Prompted by recent discussions about house numbers becoming illuminated features in order to aid delivery of fast food by Deliveroo riders after dark I used an idle lockdown moment to peruse the incidence of house numbers in the UK by using taginfo. We have a sample size of 2 293 590 house numbers with 29 881 values.
Initially I thought I had stumbled upon a curious feature as the frequency of house numbers follows a sequential pattern i.e. 1 is the most frequent house number followed by 2 and so on. I was about to muse on why this should be and concoct all kinds of theories about mapper behaviour and urban planning, when a statistician informed me this is a merely an example of Zipf’sLaw in operation.
Now I’m not a statistician and after two lines of the Wikipedia article linked above I’m lost so I don’t know what sample size you need for a perfect sequential distribution or whether Zipf’s Law merely describes the phenomenon or explains it.
Our house number data follows Zipf’s Law until no 38 (except for the number 13 for which there are cultural reasons associated with superstitious beliefs about bad luck which depresses its occurrence). Then a curious pattern emerges with 40 and 39 reversing sequence repeated at 50 and 49;80 and 79; and 90 and 89.
After 100 there are only interspersed regular sequences and fairly rapidly any discernible pattern disappears.

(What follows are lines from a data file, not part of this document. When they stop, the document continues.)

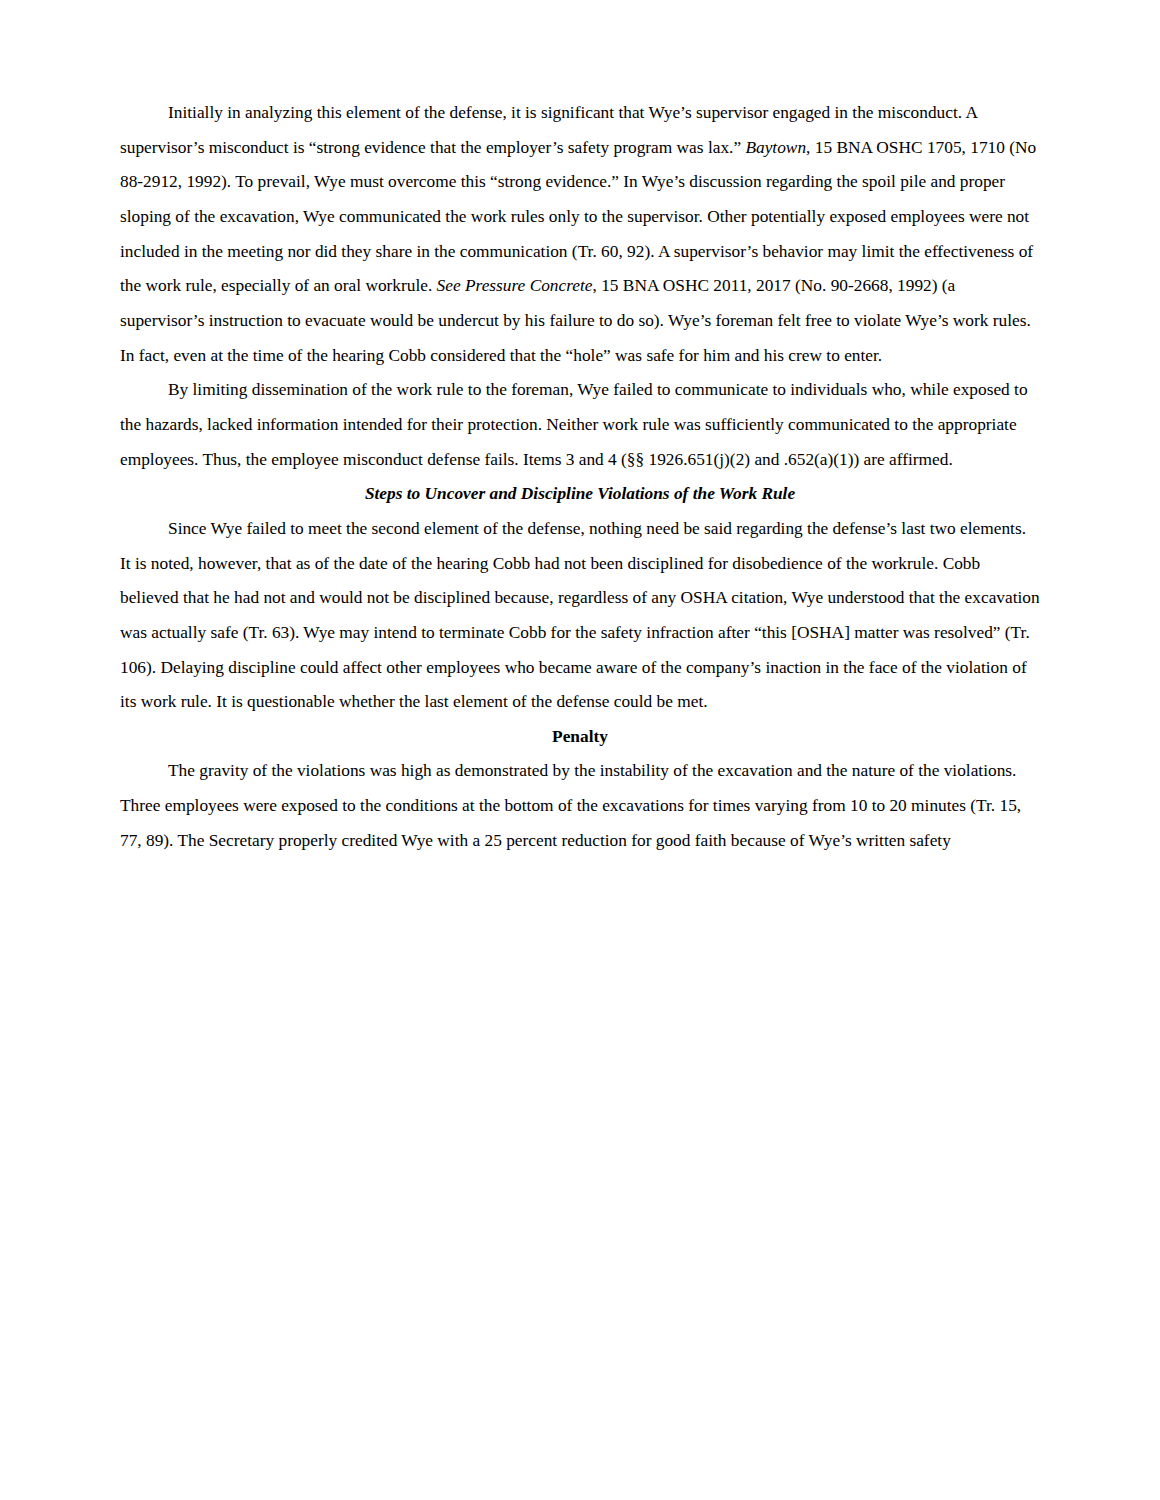Initially in analyzing this element of the defense, it is significant that Wye’s supervisor engaged in the misconduct. A supervisor’s misconduct is “strong evidence that the employer’s safety program was lax.” Baytown, 15 BNA OSHC 1705, 1710 (No 88-2912, 1992). To prevail, Wye must overcome this “strong evidence.” In Wye’s discussion regarding the spoil pile and proper sloping of the excavation, Wye communicated the work rules only to the supervisor. Other potentially exposed employees were not included in the meeting nor did they share in the communication (Tr. 60, 92). A supervisor’s behavior may limit the effectiveness of the work rule, especially of an oral workrule. See Pressure Concrete, 15 BNA OSHC 2011, 2017 (No. 90-2668, 1992) (a supervisor’s instruction to evacuate would be undercut by his failure to do so). Wye’s foreman felt free to violate Wye’s work rules. In fact, even at the time of the hearing Cobb considered that the “hole” was safe for him and his crew to enter.
By limiting dissemination of the work rule to the foreman, Wye failed to communicate to individuals who, while exposed to the hazards, lacked information intended for their protection. Neither work rule was sufficiently communicated to the appropriate employees. Thus, the employee misconduct defense fails. Items 3 and 4 (§§ 1926.651(j)(2) and .652(a)(1)) are affirmed.
Steps to Uncover and Discipline Violations of the Work Rule
Since Wye failed to meet the second element of the defense, nothing need be said regarding the defense’s last two elements. It is noted, however, that as of the date of the hearing Cobb had not been disciplined for disobedience of the workrule. Cobb believed that he had not and would not be disciplined because, regardless of any OSHA citation, Wye understood that the excavation was actually safe (Tr. 63). Wye may intend to terminate Cobb for the safety infraction after “this [OSHA] matter was resolved” (Tr. 106). Delaying discipline could affect other employees who became aware of the company’s inaction in the face of the violation of its work rule. It is questionable whether the last element of the defense could be met.
Penalty
The gravity of the violations was high as demonstrated by the instability of the excavation and the nature of the violations. Three employees were exposed to the conditions at the bottom of the excavations for times varying from 10 to 20 minutes (Tr. 15, 77, 89). The Secretary properly credited Wye with a 25 percent reduction for good faith because of Wye’s written safety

I guess this a typical pattern of distribution which can be explained by the kind of complex tools that statisticians use and as the sample size increases the further the sequential order is exhibited . So I further guess there are no mysteries lurking in the data we have gathered, but it would be nice to have this confirmed(or even explained) by skilled practitioners, if possible in layman’s terms.